JanWielemaker / rocks-predicates

Put predicates into a RocksDB database
5 stars 2 forks source link

Add non-exported predicate to delete the database and related memory structures. Useful for test cases. #9

Open EricGT opened 2 years ago

EricGT commented 2 years ago

Currently for manual testing need to delete the predicates directory and halt SWI-Prolog.

Would be nice to have a non-exported predicate, (called with module name) to delete the RocksDB files and clear the memory structure created for a RocksDB instance.

kamahen commented 2 years ago

There's already this: delete_directory_and_contents/1 although it requires knowing that the RocksDB is in a directory with sub-directories, so it might make sense to wrap it in something.

JanWielemaker commented 2 years ago

Some rocks_destroy_database/1 may indeed make sense. Except for tests scripts the value seems limited though.

EricGT commented 2 years ago

In creating a working version of this realized that this should be limited to creating and destroying the RocksDB in a temporary directory. The reason being that a check can be made of the directory argument to ensure it is under current_prolog_flag(tmp_dir,Temp) which is a customary place for creating and destroying files for testing purposes.

Current values for current_prolog_flag(tmp_dir,Temp)

Ubuntu:

?- current_prolog_flag(tmp_dir,Temp).
Temp = '/tmp'.

Windows:

?- current_prolog_flag(tmp_dir,Temp).
Temp = 'C:\\Users\\Groot\\AppData\\Local\\Temp'.
EricGT commented 2 years ago

My current version of a predicate to delete the database and related memory structures.

delete_rocksdb :-
    rocks_preds:default_db(RocksDB_path),
    delete_rocksdb(RocksDB_path).

delete_rocksdb(RocksDB_path) :-
    rdb_close(RocksDB_path),
    abolish_module_tables(rocks_preds),
    current_prolog_flag(tmp_dir,Base_directory),
    (
        directory_member(Base_directory,RocksDB_path,[])
    ->
        delete_directory_and_contents(RocksDB_path)
    ;
        true
    ).

Note: This will only delete the RocksDB files if the files are located in OS defined temporary directory. Using delete_directory_and_contents/1 in production code without some form of automatic check or manual user confirmation is something I feel should be avoided.


With regards to

Except for tests scripts the value seems limited though.

One scenario where this predicate is very useful is when working with different data sets from the Prolog top level.

Normally when an end user works with data stored in an SQL database they are almost never allowed to write and submit SQL queries.

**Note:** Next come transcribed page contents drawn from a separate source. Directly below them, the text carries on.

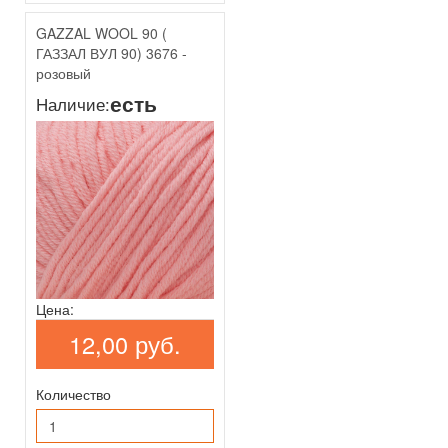
GAZZAL WOOL 90 (
ГАЗЗАЛ ВУЛ 90) 3676 -
розовый
есть
Наличие:
Цена:
12,00 руб.
Количество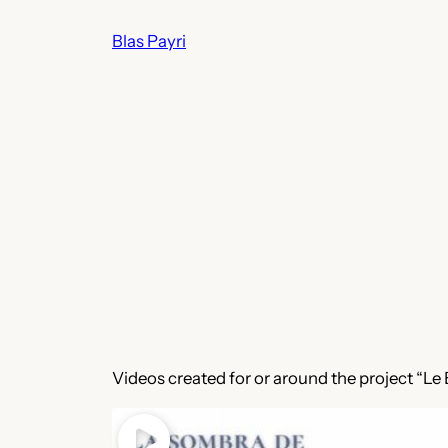
Skip
Blas Payri
to
content
Videos created for or around the project “Le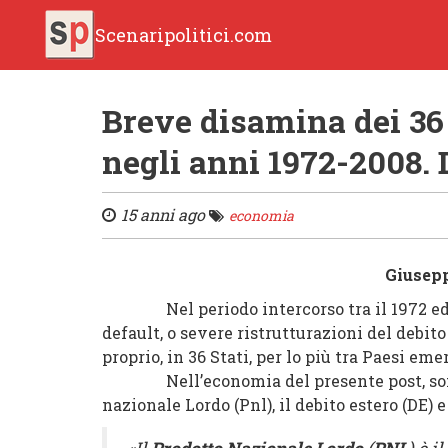
Scenaripolitici.com
Breve disamina dei 36 
negli anni 1972-2008. 
15 anni ago
economia
Giusep
Nel periodo intercorso tra il 1972 ed il 
default, o severe ristrutturazioni del debit
proprio, in 36 Stati, per lo più tra Paesi eme
Nell’economia del presente post, sono sta
nazionale Lordo (Pnl), il debito estero (DE)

However DBAs and developers often need a command line tool to access the dataset and run ad hoc queries. This is so common that for databases with an ODBC interface there is

isql, iusql - unixODBC command-line interactive SQL tool.

My current similar predicate is named repl. Yes I know the following repl predicate needs work and even a name change but is shown to give an idea of how delete_rocksdb/N is used.

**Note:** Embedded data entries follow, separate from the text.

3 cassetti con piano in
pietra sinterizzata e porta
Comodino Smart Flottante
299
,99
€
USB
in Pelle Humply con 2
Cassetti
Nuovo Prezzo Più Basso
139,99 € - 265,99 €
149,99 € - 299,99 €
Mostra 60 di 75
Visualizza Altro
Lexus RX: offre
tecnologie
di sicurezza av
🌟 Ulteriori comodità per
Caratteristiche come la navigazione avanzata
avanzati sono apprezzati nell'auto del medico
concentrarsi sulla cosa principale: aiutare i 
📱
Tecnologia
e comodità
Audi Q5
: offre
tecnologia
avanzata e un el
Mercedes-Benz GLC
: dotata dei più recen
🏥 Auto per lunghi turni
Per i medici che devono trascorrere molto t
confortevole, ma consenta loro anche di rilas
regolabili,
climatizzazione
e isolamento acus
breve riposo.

repl(Rocksdb_directory) :-
    repl(Rocksdb_directory,[]).

repl(Rocksdb_directory,Options) :-
    setup_call_cleanup(
        (
            rdb_open(Rocksdb_directory,_RocksDB),
            (
                option(data(prolog(Prolog_data_path)),Options)
            ->
                (
                    option(module(M),Options)
                ->
                    rdb_load_file(M:Prolog_data_path)
                ;
                    rdb_load_file(Prolog_data_path)
                )
            ;
                (
                    option(data(csv(CSV_files)),Options)
                ->
                    (
                        option(module(M),Options)
                    ->
                        foreach(
                            member(CSV_file,CSV_files),
                            rdb_load_csv_file(M:CSV_file)
                        )
                    ;
                        foreach(
                            member(CSV_file,CSV_files),
                            rdb_load_csv_file(CSV_file)
                        )
                    )
                ;
                    true
                )
            )
        ),
        (
            format('REPL for RocksDB: ~w~n',[Rocksdb_directory]),
            break
        ),
        (
            format('Closing RocksDB: ~w~n',[Rocksdb_directory]),
            (
                option(delete(true),Options)
            ->
                delete_rocksdb(Rocksdb_directory)
            ;
                true
            )
        )
    ).

This repl/N allows me to load a RocksDB with data and access the data via interop predicates based on rdb_clause. Then to change to a different dataset, pressing Ctrl-D will reset the state and files such that repl/N can be run again without having to halt/0 an SWI-Prolog toplevel. It really is handy.

The entire process has not been thoroughly vetted but is something I see that many developers will desire once they know it can be done.

kamahen commented 2 years ago

Most modern SQL databases have CREATE TABLE IF NOT EXISTS and DROP TABLE IF EXISTS or similar. These are dangerous, but they'e also very useful for doing tests (DROP TABLE is dangerous in general because it typically can't be rolled back). I don't see any reason to check for "/tmp", although it might be nice to have additional "create" and "delete" predicates specifically designed for testing (using the tmp_dir flag).